I only want to remode the comma for that case in particular, that's way I'm using regex. For this case, e.g.
'123,123 hello,word'
The desired output is:
'123123 hello,word'
You can use regex look around to restrict the comma (?<=\d),(?=\d); use ?<= for look behind and ?= for look ahead; They are zero length assertions and don't consume characters so the pattern in the look around will not be removed:
import re
re.sub('(?<=\d),(?=\d)', '', '123,123 hello,word')
# '123123 hello,word'
This is one of the cases where you want regular expression "lookaround assertions" ... which have zero length (pattern capture semantics).
Doing so allows you to match cases which would otherwise be "overlapping" in your substitution.
Here's an example:
#!python
import re
num = '123,456,7,8.012,345,6,7,8'
pattern = re.compile(r'(?<=\d),(?=\d)')
pattern.sub('',num)
# >>> '12345678.012345678'
... note that I'm using re.compile() to make this more readable and also because that usage pattern is likely to perform better in many cases. I'm using the same regular expression as #Psidom; but I'm using a Python 'raw' string which is more commonly the way to express regular expressions in Python.

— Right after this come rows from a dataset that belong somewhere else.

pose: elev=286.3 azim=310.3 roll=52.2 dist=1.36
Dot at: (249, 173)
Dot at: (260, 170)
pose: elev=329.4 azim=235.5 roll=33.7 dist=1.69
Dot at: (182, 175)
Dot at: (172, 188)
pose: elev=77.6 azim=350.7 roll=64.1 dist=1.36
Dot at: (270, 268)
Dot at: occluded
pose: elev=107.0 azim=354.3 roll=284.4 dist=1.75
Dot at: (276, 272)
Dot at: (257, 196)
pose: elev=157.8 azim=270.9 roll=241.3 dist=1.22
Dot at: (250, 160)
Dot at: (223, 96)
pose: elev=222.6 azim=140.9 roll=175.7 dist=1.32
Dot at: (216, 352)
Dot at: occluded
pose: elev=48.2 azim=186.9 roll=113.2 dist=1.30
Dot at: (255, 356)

I'm deliberately using an example where the spacing of the commas would overlap if I were using a regular expression such as; re.compile(r'(\d),(\d)') and trying to substitute using back references to the captured characters pattern.sub(r'\1\2', num) ... that would work for many examples; but '1,2,3' would not match because the capturing causes them to be overlapping.
This one of the main reasons that these "lookaround" (lookahead and lookbehind) assertions exist ... to avoid cases where you'd have to repeatedly/recursively apply a pattern due to capture and overlap semantics. These assertions don't capture, they match "zero" characters (as with some PCRE meta patterns like \b ... which matches the zero length boundary between words rather than any of the whitespace (\s which or non-"word" (\W) characters which separate words).